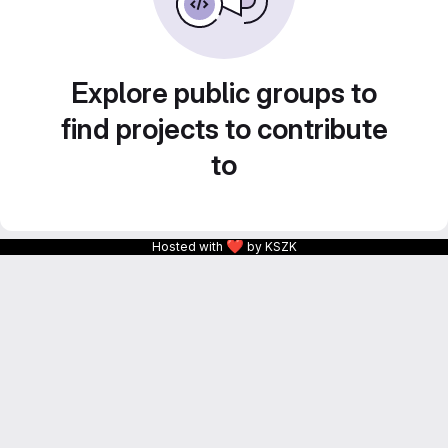
Explore public groups to
find projects to contribute
to
❤
Hosted with
by KSZK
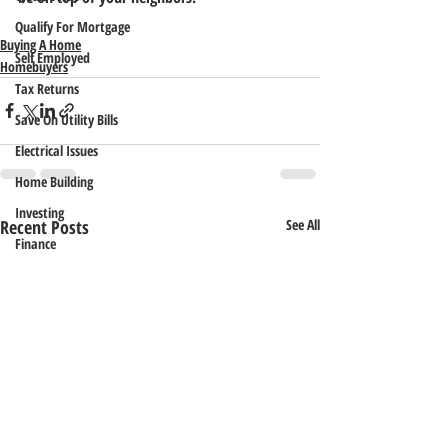
Qualify For Mortgage
Buying A Home
Self Employed
Homebuyers
Tax Returns
Save On Utility Bills
Electrical Issues
Home Building
Investing
Recent Posts
See All
Finance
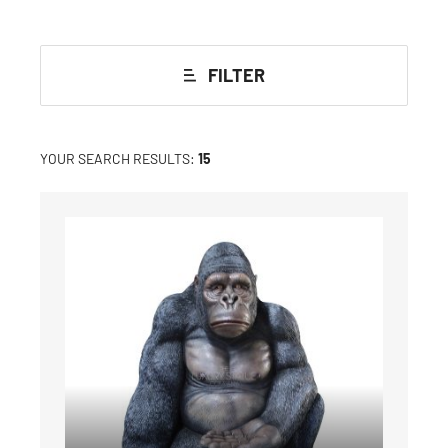
FILTER
YOUR SEARCH RESULTS:
15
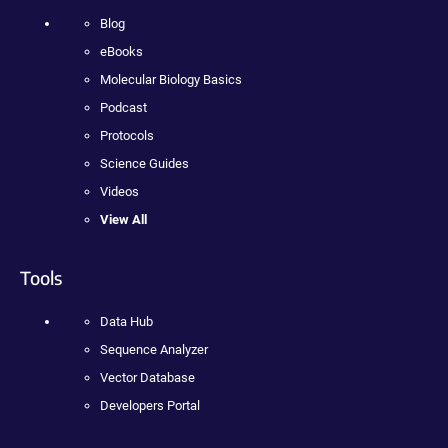
Blog
eBooks
Molecular Biology Basics
Podcast
Protocols
Science Guides
Videos
View All
Tools
Data Hub
Sequence Analyzer
Vector Database
Developers Portal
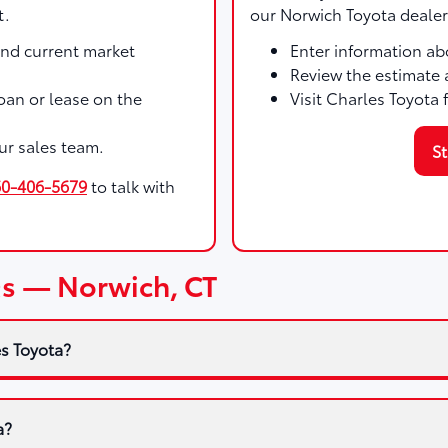
t.
our Norwich Toyota dealer
and current market
Enter information abo
Review the estimate 
 loan or lease on the
Visit Charles Toyota 
ur sales team.
St
60-406-5679
to talk with
Qs — Norwich, CT
es Toyota?
a?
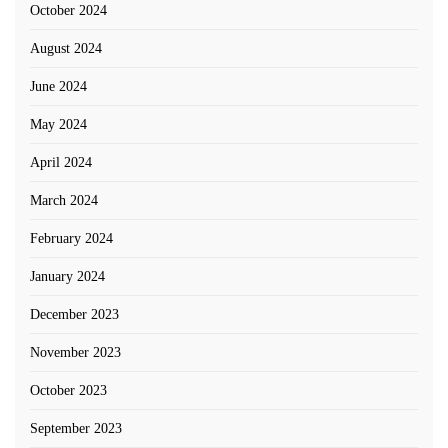
October 2024
August 2024
June 2024
May 2024
April 2024
March 2024
February 2024
January 2024
December 2023
November 2023
October 2023
September 2023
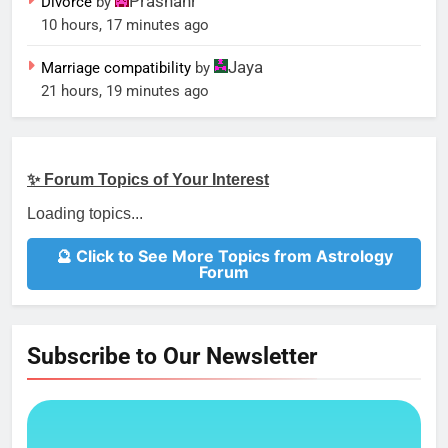
Prashanr
Divorce
by
10 hours, 17 minutes ago
Jaya
Marriage compatibility
by
21 hours, 19 minutes ago
✨ Forum Topics of Your Interest
Loading topics...
🔮 Click to See More Topics from Astrology
Forum
Subscribe to Our Newsletter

#### [Requirement]
Restate each entry word for word. Omit every picture.

#### [Answer area]
Explore public groups to
find projects to contribute
to
❤
Hosted with
by KSZK
Qualify For Mortgage
Buying A Home
Self Employed
Homebuyers
Tax Returns
Save On Utility Bills
Electrical Issues
Home Building
Investing
Recent Posts
See All
Finance
FILTER
YOUR SEARCH RESULTS:
15
Blog
eBooks
Molecular Biology Basics
Podcast
Protocols
Science Guides
Videos
View All
Tools
Data Hub
Sequence Analyzer
Vector Database
Developers Portal
t.
our Norwich Toyota dealer
and current market
Enter information abo
Review the estimate 
 loan or lease on the
Visit Charles Toyota 
ur sales team.
St
60-406-5679
to talk with
Qs — Norwich, CT
es Toyota?
a?
October 2024
August 2024
June 2024
May 2024
April 2024
March 2024
February 2024
January 2024
December 2023
November 2023
October 2023
September 2023
Prashanr
Divorce
by
10 hours, 17 minutes ago
Jaya
Marriage compatibility
by
21 hours, 19 minutes ago
✨ Forum Topics of Your Interest
Loading topics...
🔮 Click to See More Topics from Astrology
Forum
Subscribe to Our Newsletter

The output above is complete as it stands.